In the rural areas of Thailand, as in many areas of the world that are prone to heavy rainfall and possibly flooding, the people build their houses on poles set in the ground. They will lay out the shape of the house and dig holes and set hardwood poles in those holes and fill them back in. Then, at a  height off the ground that will keep the floor out of flooding water, they will attach some manner of timbers, maybe wood or maybe bamboo to those poles as the floor supports. Then, higher up at the top, they attach the timbers that make up the roof structure. On the roof structure goes leaves, or plastic, or metal, depending on how much money they have. And on the floor timbers goes the floor of woven bamboo or wood planks. The walls too, between the floor and roof will be made out of woven bamboo or wood planks.

Now, if you cut at one of the poles with a knife or axe or whatever it will become weaker, the cuts will give purchase for mold and termites and eventually the pole will fail. It will fall down and it will not be alone. That pole was holding up part of the house, part of the same house that the other poles are holding up. All of the poles are attached to each other by the house that they are each built together into. When one pole fails it pulls on all the others. If others have also been weakened then they could collapse as well. So cutting at one of the poles puts the whole house in danger.


On the other hand, if you build up that same pole, if your shore it and add strapping and bind additional poles to it it will become stronger. If you coat it with oil treatments rot and termites will not be able to get at it. That pole will become stronger and stronger.
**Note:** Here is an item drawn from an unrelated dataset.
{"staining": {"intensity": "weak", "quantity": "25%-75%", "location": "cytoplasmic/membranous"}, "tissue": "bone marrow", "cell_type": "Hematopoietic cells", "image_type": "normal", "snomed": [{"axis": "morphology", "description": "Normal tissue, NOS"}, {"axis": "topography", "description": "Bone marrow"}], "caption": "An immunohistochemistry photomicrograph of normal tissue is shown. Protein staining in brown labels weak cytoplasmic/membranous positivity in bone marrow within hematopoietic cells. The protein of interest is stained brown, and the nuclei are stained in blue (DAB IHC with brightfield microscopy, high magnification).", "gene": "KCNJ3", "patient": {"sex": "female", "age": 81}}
When that pole is strengthened it is more able support the weight of other poles if they get damaged and be more resilient to damage itself as well, also as that pole gets stronger it is able to hold more weight, it can hold up a larger structure so the house can be built larger.

building up the pillars
A family, or a community, or a church is like one of these houses. Each person is like one of the poles.

When we criticize or scold or judge one another or gossip or do any such things it is like taking a knife and cutting at one of the other poles holding the house up. The more we cut at the other person the weaker and more susceptible to further damage they become. When we do this we are actively contributing to the destruction of the house, the house that we are built into. Doing such things damages the other's ability to support us when we get damaged.

However, if we build up each of the people around us they get stronger. Encouragement, blessing, holding the sideways tongue and replacing it with speaking good words of truth and actions of support, these things strengthen and shore up and defend the other pillars. Such actions make the house all together stronger. When you get damaged the other pillars will be able to hold you up and they will be far more resistant to damage themselves.

Extend this out. As we all keep building up and strengthening all the other pillars the whole house gets stronger and can grow bigger and bigger until this house of God is big enough to shelter and protect the whole world.

One more thing, this is grace. Grace is not letting people slide, grace is building people up in the power of the redemption.

Now, how can I make a pillar stronger today?